Electron micrograph of a natural bacterial population, showing a range of size and morphology
The collection of all the alleles of all of the genes found within a freely interbreeding population is known as the gene pool of the population. Each member of the population receives its alleles from other members of the gene pool (its parents) and passes them on to other members of the gene pool (its offspring). Population genetics is the study of the variation in alleles and genotypes within the gene pool, and how this variation changes from one generation to the next.
Factors influencing the genetic diversity within a gene pool include population size, mutation, genetic drift, natural selection, environmental diversity, migration and non-random mating patterns. The Hardy-Weinberg model describes and predicts a balanced equilibrium in the frequencies of alleles and genotypes within a freely interbreeding population, assuming a large population size, no mutation, no genetic drift, no natural selection, no gene flow between populations, and random mating patterns.
In natural populations, however, the genetic composition of a population's gene pool may change over time. Mutation is the primary source of new alleles in a gene pool, but the other factors act to increase or decrease the occurrence of alleles. Genetic drift occurs as the result of random fluctuations in the transfer of alleles from one generation to the next, especially in small populations formed, say, as the result adverse environmental conditions (the bottleneck effect) or the geographical separation of a subset of the population (the founder effect). The result of genetic drift tends to be a reduction in the variation within the population, and an increase in the divergence between populations. If two populations of a given species become genetically distinct enough that they can no longer interbreed, they are regarded as new species (a process called speciation).

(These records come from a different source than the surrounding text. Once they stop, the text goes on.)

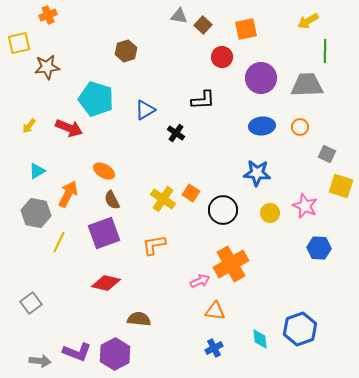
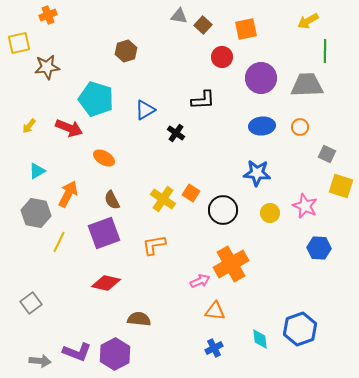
orange ellipse at (104, 171): moved 13 px up
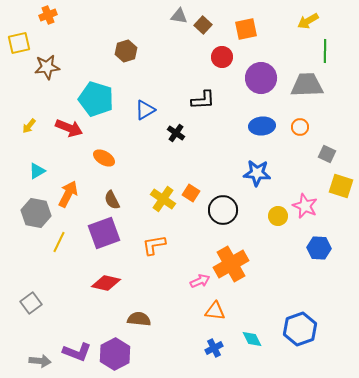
yellow circle at (270, 213): moved 8 px right, 3 px down
cyan diamond at (260, 339): moved 8 px left; rotated 20 degrees counterclockwise
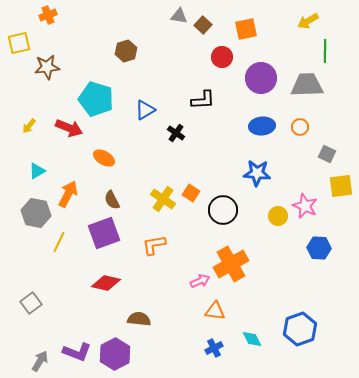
yellow square at (341, 186): rotated 25 degrees counterclockwise
gray arrow at (40, 361): rotated 65 degrees counterclockwise
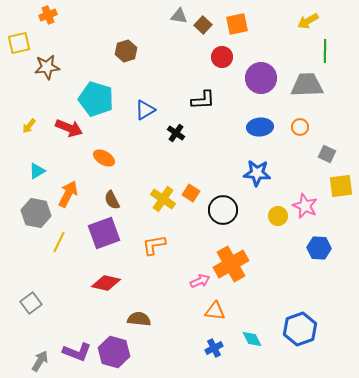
orange square at (246, 29): moved 9 px left, 5 px up
blue ellipse at (262, 126): moved 2 px left, 1 px down
purple hexagon at (115, 354): moved 1 px left, 2 px up; rotated 16 degrees counterclockwise
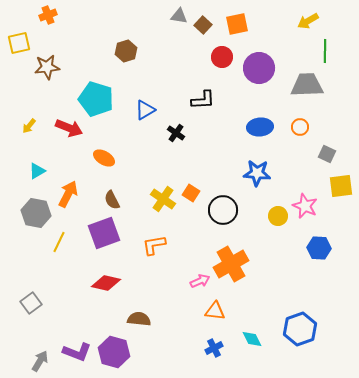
purple circle at (261, 78): moved 2 px left, 10 px up
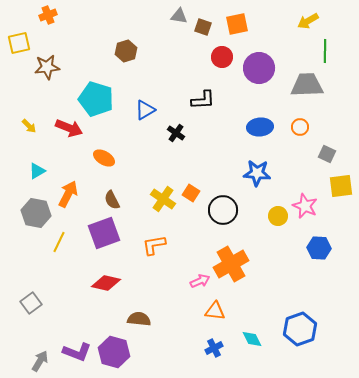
brown square at (203, 25): moved 2 px down; rotated 24 degrees counterclockwise
yellow arrow at (29, 126): rotated 84 degrees counterclockwise
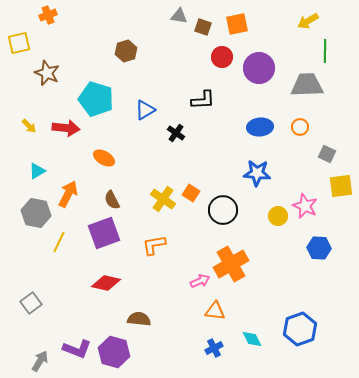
brown star at (47, 67): moved 6 px down; rotated 30 degrees clockwise
red arrow at (69, 128): moved 3 px left; rotated 16 degrees counterclockwise
purple L-shape at (77, 352): moved 3 px up
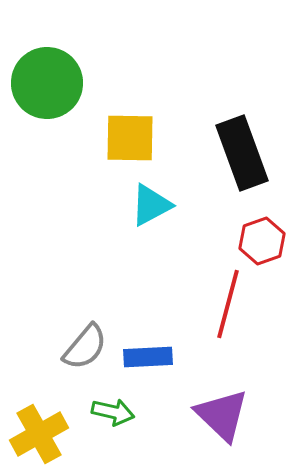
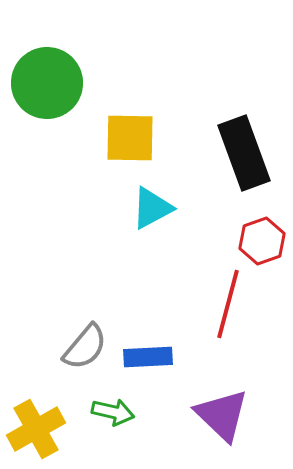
black rectangle: moved 2 px right
cyan triangle: moved 1 px right, 3 px down
yellow cross: moved 3 px left, 5 px up
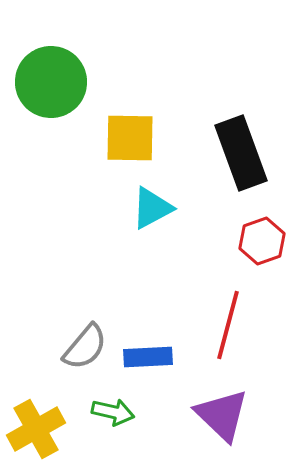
green circle: moved 4 px right, 1 px up
black rectangle: moved 3 px left
red line: moved 21 px down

In many cases, the effects of natural selection on a given allele are directional. The allele either confers a selective advantage, and spreads throughout the gene pool, or it confers a selective disadvantage, and disappears from it. In other cases, however, selection acts to preserve multiple alleles within the gene pool and a balanced equilibrium is observed. This situation, labelled balanced polymorphism, can arise because of a selective advantage for individuals heterozygous for a given allele. For example, the disease sickle cell anaemia is caused by a mutation in one of the genes responsible for the production of haemoglobin. Individuals with two copies of the mutant gene for sickle haemoglobin (HbS/HbS) develop the disease. Individuals that are heterozygous - one copy of the sickle gene and one copy of the normal gene (HbS/HbA) - are carriers of the condition. It is believed that these heterozygous individuals are more resistant to malaria than individuals homozygous for the normal gene (HbA/HbA), and that this selective advantage maintains the presence of the HbS gene in the population. As a result of balanced polymorphism, the gene pools of most populations contain a number of deleterious alleles that reduces the overall fitness of the population (known as the genetic load).
Genetic variation within populations and species can now be analysed at the level of nucleotide sequences in DNA (genome analysis) and the amino acid sequences of proteins (proteome analysis). The genetic differences between species can be used to infer evolutionary history, on the basis that the closest relatives will have gene pools that are most similar. Recent advances in the sequencing of genomes, allied to computer-based techniques for storing and comparing this information, have led to the construction of detailed evolutionary trees. The use of molecular clocks - nucleotide sequences (or amino acid sequences) in which evolutionary change accumulates at a constant rate - allows dates to be attached to the points at which populations start to diverge to form new species. These approaches are also proving useful in other useful areas (for example, in tracing the transmission routes of infectious diseases).